Segundo a legislação dos Estados Unidos, um país pode ser considerado manipulador do câmbio se possuir políticas para manter a taxa de câmbio em um nível que impeça ajustes no balanço de pagamentos ou para conseguir vantagem competitiva injusta no comércio global. Essa análise precisa ser feita em conjunto com o Fundo Monetário Internacional (FMI).

Além disso, se o secretário do Tesouro dos Estados Unidos decidir que há manipulação cambial e que o país acusado da prática possui “superávits relevantes em conta corrente global e excedentes comerciais bilaterais significativos com os Estados Unidos”, então o governo norte-americano buscará corrigir o desequilíbrio por meio de negociações.

A situação do Brasil, porém, está fora deste escopo. O saldo em conta corrente no acumulado de janeiro a outubro foi deficitário em US$ 7,874 bilhões, segundo os números mais recentes do Banco Central. Além disso, embora o Brasil acumule superávit comercial em termos globais, com os Estados Unidos o déficit é de US$ 1,136 bilhão no mesmo intervalo. Além disso, o Brasil opera oficialmente sob um regime de câmbio flutuante – que depende da oferta e demanda – desde 1999.

Para fins de comparação, a China – que em agosto foi classificada como manipuladora do câmbio pelos Estados Unidos – possuía até setembro um superávit comercial de mais de US$ 260 bilhões com os norte-americanos e possui saldo positivo no balanço de pagamentos pelo menos desde 1993. Os chineses possuem uma política cambial que prevê limites à variação da moeda local, o iuane.

“No caso da China, o governo define uma taxa de câmbio como estratégia, então há um controle que não existe no Brasil”, afirmou a professora de Economia da Escola Superior de Propaganda e Marketing (ESPM), Cristina Helena Pinto de Mello.

“A taxa de câmbio brasileira está desvalorizada por conta de ações dos próprios Estados Unidos de 2008, quando o Federal Reserve (Fed, o banco central norte-americano) aumentou muito a oferta de moeda como maneira de contornar a crise da época, desvalorizando o dólar”, disse ela.

Mello acrescentou que o Fed decidiu reverter essa política monetária expansionista, que visou à compra de títulos com moeda, para gerar uma política contracionista de valorização do dólar. No entanto, “isso encarece os produtos norte-americanos e valoriza os produtos brasileiros. O Brasil ganha mercado”, explicou.

Nos últimos anos, a diferença entre a taxa de juros entre Estados Unidos e Brasil se estreitou. “Quando isso ocorre, o investimento financeiro aumenta nos Estados Unidos, com grande venda de títulos do governo e de empresas norte-americanas”, afirmou o economista e professor da FGV, Mauro Rochlin.
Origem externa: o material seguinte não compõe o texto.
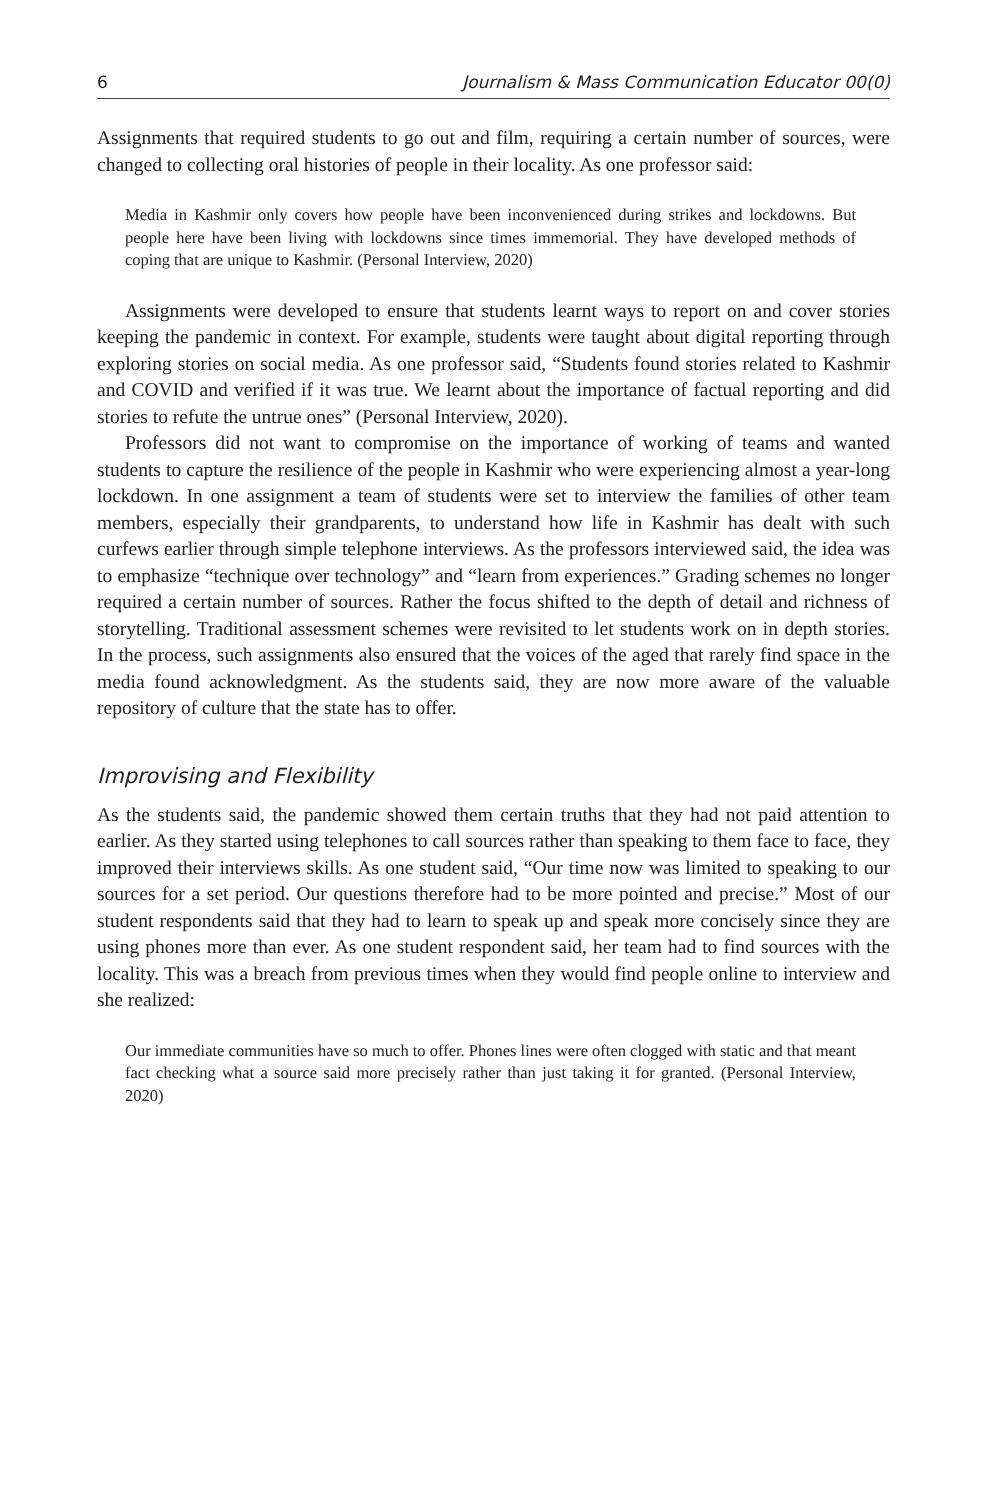6 Journalism & Mass Communication Educator 00(0)
Assignments that required students to go out and film, requiring a certain number of sources, were changed to collecting oral histories of people in their locality. As one professor said:
Media in Kashmir only covers how people have been inconvenienced during strikes and lockdowns. But people here have been living with lockdowns since times immemorial. They have developed methods of coping that are unique to Kashmir. (Personal Interview, 2020)
Assignments were developed to ensure that students learnt ways to report on and cover stories keeping the pandemic in context. For example, students were taught about digital reporting through exploring stories on social media. As one professor said, “Students found stories related to Kashmir and COVID and verified if it was true. We learnt about the importance of factual reporting and did stories to refute the untrue ones” (Personal Interview, 2020).
Professors did not want to compromise on the importance of working of teams and wanted students to capture the resilience of the people in Kashmir who were experiencing almost a year-long lockdown. In one assignment a team of students were set to interview the families of other team members, especially their grandparents, to understand how life in Kashmir has dealt with such curfews earlier through simple telephone interviews. As the professors interviewed said, the idea was to emphasize “technique over technology” and “learn from experiences.” Grading schemes no longer required a certain number of sources. Rather the focus shifted to the depth of detail and richness of storytelling. Traditional assessment schemes were revisited to let students work on in depth stories. In the process, such assignments also ensured that the voices of the aged that rarely find space in the media found acknowledgment. As the students said, they are now more aware of the valuable repository of culture that the state has to offer.
Improvising and Flexibility
As the students said, the pandemic showed them certain truths that they had not paid attention to earlier. As they started using telephones to call sources rather than speaking to them face to face, they improved their interviews skills. As one student said, “Our time now was limited to speaking to our sources for a set period. Our questions therefore had to be more pointed and precise.” Most of our student respondents said that they had to learn to speak up and speak more concisely since they are using phones more than ever. As one student respondent said, her team had to find sources with the locality. This was a breach from previous times when they would find people online to interview and she realized:
Our immediate communities have so much to offer. Phones lines were often clogged with static and that meant fact checking what a source said more precisely rather than just taking it for granted. (Personal Interview, 2020)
O fluxo de câmbio deficitário no Brasil também pode ser entendido por conta das turbulências políticas que assolam a América Latina. De acordo com o professor da FGV, “esse contexto aumenta a aversão ao risco de investimentos externos e, consequentemente, há uma queda de dólares na região”.

Rochlin analisa que a guerra comercial entre os Estados Unidos e a China é outro fator importante, pois pode “diminuir muito o comércio internacional e as exportações brasileiras, ocasionando uma pressão para a alta do dólar”.

REAL FRACO E EXTERIOR

A externalidade que afeta o real foi reconhecida pelo próprio Departamento do Tesouro em maio, quando divulgou a versão mais recente de seu relatório sobre o câmbio. O órgão disse à época que a valorização do dólar em relação a moedas emergentes – em particular o real e a rúpia – era resultado de pressões externas, entre elas crises em andamento na Turquia e na Argentina, e da fraqueza econômica nos parceiros comerciais.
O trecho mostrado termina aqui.